Output everything in the data exactly, leaving the pictures out.

#### DATA

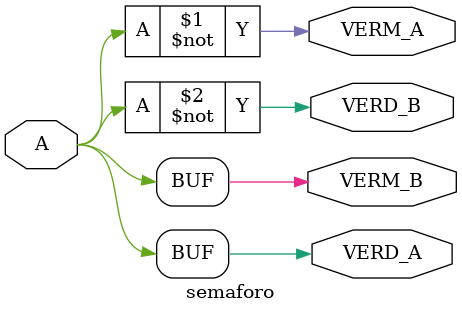
<source format=v>
module semaforo(A, VERD_A, VERM_A, VERD_B, VERM_B);

    input A;
    output VERD_A, VERM_A, VERD_B, VERM_B;

    assign VERD_A = A;
    assign VERM_A = ~A;
    assign VERD_B = ~A;
    assign VERM_B = A;

endmodule
</source>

########

ANSWER SPACE:
<source format=v>
module semaforo(A, VERD_A, VERM_A, VERD_B, VERM_B);

    input A;
    output VERD_A, VERM_A, VERD_B, VERM_B;

    assign VERD_A = A;
    assign VERM_A = ~A;
    assign VERD_B = ~A;
    assign VERM_B = A;

endmodule
</source>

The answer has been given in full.